Illustration: Nickolas Muray, Frida Kahlo on a bench, ca. 1938, photograph, carbon colour print, ed. 29/30, 29.2 x 36.8 cm, private collection
Today, I propose that you meet Frida Kahlo (1907-1954), a famous Mexican artist, probably as famous for her self-portraits as for the multiple handicaps she suffered in her life and transcribed in her art.
A self-taught painter in a post-revolutionary Mexico in search of a new national identity, a companion of Mexico's greatest muralist, Diego Rivera (1886-1957), a muse to photographers and surrealist artists, Frida Kahlo had an unclassifiable and uncommon destiny, driven by a vital need to externalise her experiences through hundreds of canvases, of which ⅓ were devoted to the representation of herself.
Illustration : Poster for the exhibition "Frida Kahlo - Beyond Appearances" at the Palais Galliera
This obsessive impulse, rediscovered and reappreciated since the 1970s thanks to feminist studies and currently under the spotlight at the Palais Galliera in Paris, by the exhibition “Frida Kahlo - Au-delà des apparences”, will be the main subject of this series of posts.

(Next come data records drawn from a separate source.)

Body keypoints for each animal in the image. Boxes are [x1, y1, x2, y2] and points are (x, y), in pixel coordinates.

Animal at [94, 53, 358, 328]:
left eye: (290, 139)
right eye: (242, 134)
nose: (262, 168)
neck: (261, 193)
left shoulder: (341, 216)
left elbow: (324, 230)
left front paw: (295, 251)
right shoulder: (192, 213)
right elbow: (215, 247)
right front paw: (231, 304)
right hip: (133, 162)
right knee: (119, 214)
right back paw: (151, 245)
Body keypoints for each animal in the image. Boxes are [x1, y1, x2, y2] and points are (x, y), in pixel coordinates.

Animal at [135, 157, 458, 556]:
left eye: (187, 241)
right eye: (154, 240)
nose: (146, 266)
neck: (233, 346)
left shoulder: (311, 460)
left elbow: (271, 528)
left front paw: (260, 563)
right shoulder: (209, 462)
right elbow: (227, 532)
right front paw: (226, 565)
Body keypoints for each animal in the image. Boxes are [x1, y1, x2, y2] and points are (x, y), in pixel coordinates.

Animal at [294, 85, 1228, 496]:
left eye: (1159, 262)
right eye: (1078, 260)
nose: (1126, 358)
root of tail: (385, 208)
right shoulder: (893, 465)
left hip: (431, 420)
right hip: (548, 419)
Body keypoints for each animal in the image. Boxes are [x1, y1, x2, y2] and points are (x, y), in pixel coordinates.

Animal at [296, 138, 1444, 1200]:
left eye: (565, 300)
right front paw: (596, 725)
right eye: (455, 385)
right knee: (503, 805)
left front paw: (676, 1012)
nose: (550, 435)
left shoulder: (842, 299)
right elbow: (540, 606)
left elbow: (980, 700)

Indeed, through the exceptional richness of her painted and dressed production, and the numerous photographs of the artist, we can observe a particular example of an artist who has deeply exploited the self-portrait in all its aspects and this, with a precise aim: catharsis¹.
Illustrations: series of self-portraits by Frida Kahlo
It should be remembered that out of a total of 143 paintings, the self-portraits represent more than 55 paintings that specialists have interpreted as an attempt to regain her freedom, by representing her body through her own eyes, in a process of self-analysis. Creating her own doubles, multiplying her different skins and faces, never limiting herself to simple representations of herself or of the world around her, the artist will in fact exploit the self-portrait as a catalyst to compensate for her handicaps and the various trials she had to face.
To understand who the artist was, and why she had this deep need to represent herself, I will address in the next post some elements of biography related to the artist's youth. Indeed, evoking the most important events of Frida's early life will allow us to find the link between the origin of her emotions and their pictorial transcription, because very often, we can see that most of her paintings were born during the most tormented periods of her life. In a third publication, we will examine a number of self-portraits, which we will classify into several genres, depending on whether the artist is expressing her physical and psychological pain, or the events that occurred in her personal life and their impact on her art.
I hope I have inspired you to learn more about Frida Kahlo's life and that you will follow the next posts about her with enthusiasm!
¹ Greek word meaning "purification", meaning "purification of the soul or purgation of the passions of the spectator by the terror and pity he/she feels before the spectator of a tragic destiny". Another psychoanalytical definition this time: "Therapeutic means (e.g. hypnosis, suggestion, etc.) by which the psychiatrist leads the patient to liberate him/herself from repressed emotional traumas".